Collected data
========
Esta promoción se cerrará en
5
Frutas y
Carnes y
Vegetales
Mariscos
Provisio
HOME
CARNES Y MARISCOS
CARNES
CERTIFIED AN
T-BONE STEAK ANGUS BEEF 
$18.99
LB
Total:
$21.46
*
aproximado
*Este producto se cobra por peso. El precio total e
========
## EXERCISE INSTRUCTIONS
Set down every record once more, exactly as written.

## OUTPUT FOR THIS EXERCISE
Esta promoción se cerrará en
5
Frutas y
Carnes y
Vegetales
Mariscos
Provisio
HOME
CARNES Y MARISCOS
CARNES
CERTIFIED AN
T-BONE STEAK ANGUS BEEF 
$18.99
LB
Total:
$21.46
*
aproximado
*Este producto se cobra por peso. El precio total e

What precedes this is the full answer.